La spécificité de l’implication du cortex entorhinal lors du conditionnement de Trace pourrait constituer un indice quant à l’implication de cette aire cérébrale dans le processus neurobiologique permettant le rétablissement de la contiguïté entre SC et SI. Le CE pourrait en particulier être le siège d’activités persistantes constituant le support de la Trace. Nous suggérons de plus que la mise en relation à travers le temps entre SC et SI s’effectue de manière consciente (Clark et Squire, 1998 ; Carter et coll. 2003) lorsque cette région corticale participe au traitement des stimuli pour le conditionnement de Trace.

CONCLUSION

L’ensemble des expériences effectuées au cours de ce chapitre avait pour but de déterminer si des structures cérébrales connues pour leur rôle dans la mémoire de travail avaient également un rôle dans les processus sous-tendant le conditionnement de Trace. Nous avions pour cela sélectionné deux structures, le CPFm et le cortex entorhinal.

Les résultats obtenus semblent indiquer que les deux structures pourraient effectivement avoir un rôle dans la mise en place de ce type de conditionnement. Il existe cependant une différence de poids entre les effets produits par les lésions respectives de ces deux structures. Cette différence concerne la spécificité du déficit. En effet les lésions du CPFm induisent une diminution de la RC indépendamment de la présence ou de l’absence de l’intervalle de Trace, alors qu’à l’inverse la lésion du CE n’est délétère sur la RC au son que pour des rats conditionnés en Trace.

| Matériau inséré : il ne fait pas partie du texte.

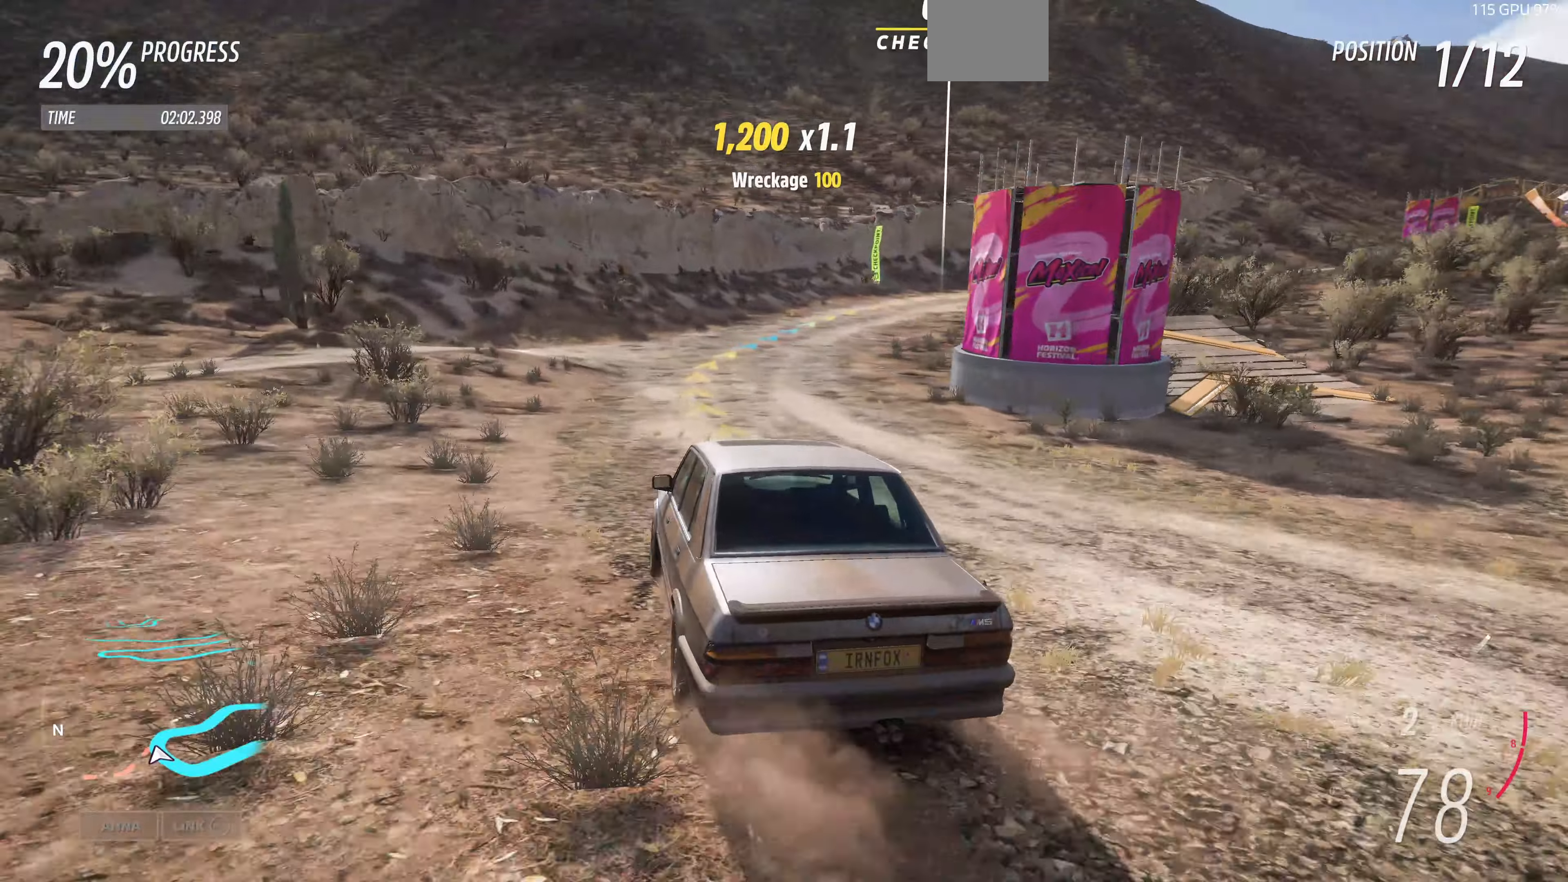
{"buttons": ["R2"], "left_stick": "up", "right_stick": "up", "events": [[100, "left_stick", "up-right"], [466, "left_stick", "up"]]}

De plus, l’effet sur la RC de Trace de lésions du CE apparaît quantitativement bien plus important que celui induit par la lésion du CPFm, ce qui indique que le CPFm pourrait jouer un rôle assez général dans le contrôle de l’expression de la RC, alors que le cortex entorhinal serait plus à même d’être impliqué dans la mémoire de travail codant le SC durant le conditionnement.

L’effet des lésions du CE sur la RC des animaux conditionnés en Trace est observable aussi bien au moment de la présentation du SC que durant la période qui suit son arrêt, ce qui est concordant avec le mode d’action des cellules à activités persistantes qui commencent à décharger dès la présentation du stimulus et qui continuent à émettre des décharges après l’arrêt de ce dernier.

Néanmoins, notre approche lésionnelle pose un problème majeur étant donné qu’elle ne permet pas de déterminer quelle phase du conditionnement est perturbée. De fait, selon notre hypothèse, le mécanisme permettant le rétablissement de la contiguïté ne devrait être indispensable que durant la phase d’acquisition puisqu’il permettrait la mise en place de l’association entre SC et SI. La suite de nos travaux visera donc à déterminer si le CE est effectivement impliqué durant l’acquisition, ainsi qu’à obtenir des indices suggérant l’implication des neurones à activité persistante du CE dans le mécanisme de maintien de la Trace et du rétablissement de la contiguïté.